TEXT PASSAGE —

★ ★ ★

3. Don't number your videos!
My gosh am I pleased someone warned me about this before I recorded my first course video!
I had been talking to another course creator at my coworking space and he warned me about this one the night before I recorded my first video. And I had absolutely intended to do something like a slide at the beginning saying ‘Module 4, Video 3’ for each video.
Here’s the thing, no matter how much planning you do, while you’re creating your course, I will bet you that you’re going to have something important pop into your head where you think “oh man, I need to add X to the course or everything else I teach won’t make sense.”
You then create a new video and stick it in the middle of a module.
Or, if that doesn’t happen (which believe me, it likely will) at some point in the future you’re going to need to update the content of your course, and that’ll throw off the video numbers.
Bottom line, don’t number your videos or you’ll put yourself in a real pickle of a situation.
4. Know that not every course needs a Facebook community
I’ll be honest with you, running Facebook communities is a LOT of work. For some courses, I do think they’re really beneficial. For others, they’re not super necessary.
And there’s quite a few headaches you run into once you start them.
Here’s a few you might not have thought of:
If you start a Facebook community that’s unlimited (no end date), the cost of maintaining it (eg. hiring a community manager) is an ongoing cost foreverrr. While you do make a profit on new students, a good number of your future sales are basically just funding the cost of maintaining the group and paying your community manager. You start almost running a membership without getting ongoing income from members.
If you start with a Facebook community that’s unlimited, if you ever change your mind (don’t want to talk about watercolor painting in 7 years?) it’s going to be hard to take it away and break that to your students.
If you start a Facebook community that’s time-bound (had an end date), people will complain that the length of time is not long enough. (I tested this, and Parkinson's law absolutely proved true. I did a FB group for 4 weeks, students said they needed another week. I did the next group for 5 weeks, students said they needed another week. I quickly learned that no matter how many weeks I ran the group for, students always needed a week longer. You could however take this knowledge and offer a group for 4 weeks while fully planning to extend it to 5 weeks.)

★ ★ ★

STORED DATA —
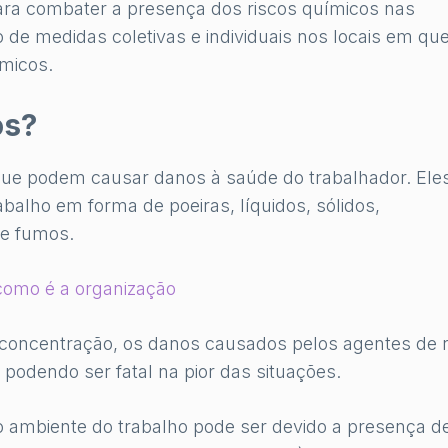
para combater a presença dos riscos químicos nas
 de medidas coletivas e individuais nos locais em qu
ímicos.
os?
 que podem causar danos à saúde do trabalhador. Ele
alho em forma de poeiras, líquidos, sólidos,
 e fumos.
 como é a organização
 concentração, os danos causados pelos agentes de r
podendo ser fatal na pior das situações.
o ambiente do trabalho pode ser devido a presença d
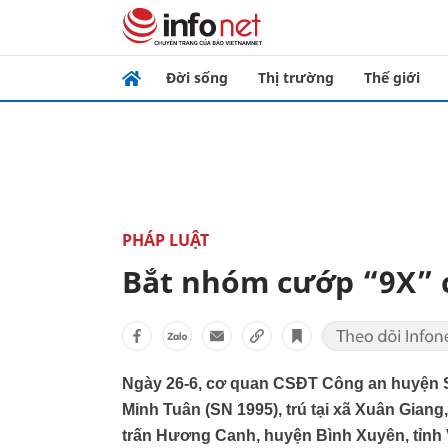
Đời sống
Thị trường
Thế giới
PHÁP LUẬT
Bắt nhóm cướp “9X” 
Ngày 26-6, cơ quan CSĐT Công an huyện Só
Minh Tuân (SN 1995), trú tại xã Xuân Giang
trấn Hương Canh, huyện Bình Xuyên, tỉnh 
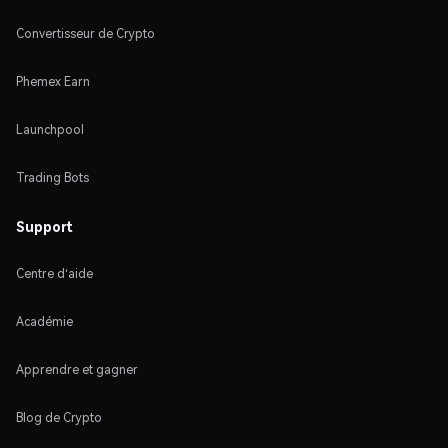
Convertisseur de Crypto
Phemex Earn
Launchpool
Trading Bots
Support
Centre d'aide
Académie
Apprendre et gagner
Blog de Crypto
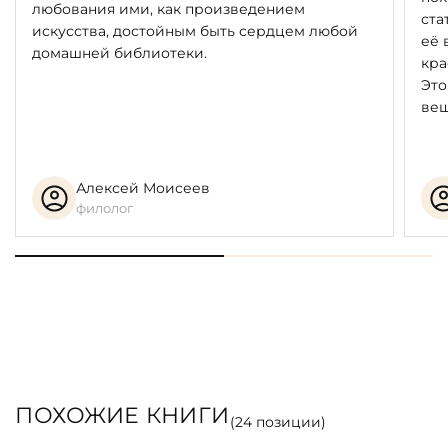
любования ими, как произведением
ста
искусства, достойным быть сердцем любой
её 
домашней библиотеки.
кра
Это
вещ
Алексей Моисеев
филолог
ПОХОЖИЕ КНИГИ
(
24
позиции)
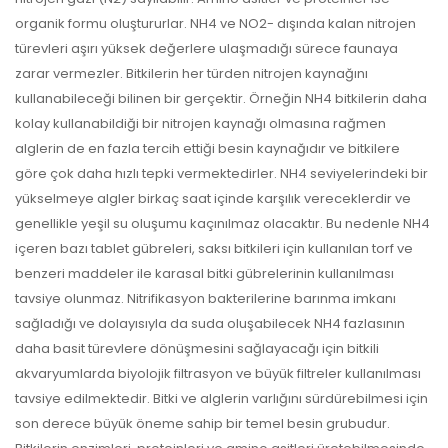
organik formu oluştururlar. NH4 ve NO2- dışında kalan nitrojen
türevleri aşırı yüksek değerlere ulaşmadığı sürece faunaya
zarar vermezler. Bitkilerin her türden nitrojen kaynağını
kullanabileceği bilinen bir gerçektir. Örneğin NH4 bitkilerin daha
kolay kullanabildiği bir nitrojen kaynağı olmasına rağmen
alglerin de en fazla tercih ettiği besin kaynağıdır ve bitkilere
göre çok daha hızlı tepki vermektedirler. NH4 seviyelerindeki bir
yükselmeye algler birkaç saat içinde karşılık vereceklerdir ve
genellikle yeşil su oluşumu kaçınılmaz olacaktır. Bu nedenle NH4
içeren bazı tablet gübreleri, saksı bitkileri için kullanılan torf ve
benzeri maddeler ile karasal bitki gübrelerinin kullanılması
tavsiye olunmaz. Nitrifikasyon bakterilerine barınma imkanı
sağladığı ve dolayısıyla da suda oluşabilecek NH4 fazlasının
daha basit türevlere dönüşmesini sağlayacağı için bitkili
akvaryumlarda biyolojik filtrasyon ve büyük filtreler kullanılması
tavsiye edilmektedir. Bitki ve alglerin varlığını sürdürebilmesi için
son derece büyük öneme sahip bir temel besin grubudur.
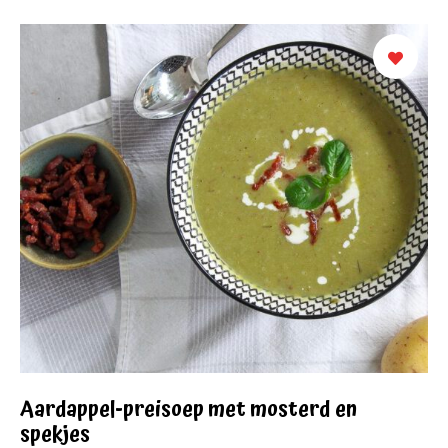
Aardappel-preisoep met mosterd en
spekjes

★ ★ ★

PROBLEM TO SOLVE —
Retype the part of the course-creation tips from "And there’s quite" up to and including "income from members.".

TASK OUTPUT —
And there’s quite a few headaches you run into once you start them.
Here’s a few you might not have thought of:
If you start a Facebook community that’s unlimited (no end date), the cost of maintaining it (eg. hiring a community manager) is an ongoing cost foreverrr. While you do make a profit on new students, a good number of your future sales are basically just funding the cost of maintaining the group and paying your community manager. You start almost running a membership without getting ongoing income from members.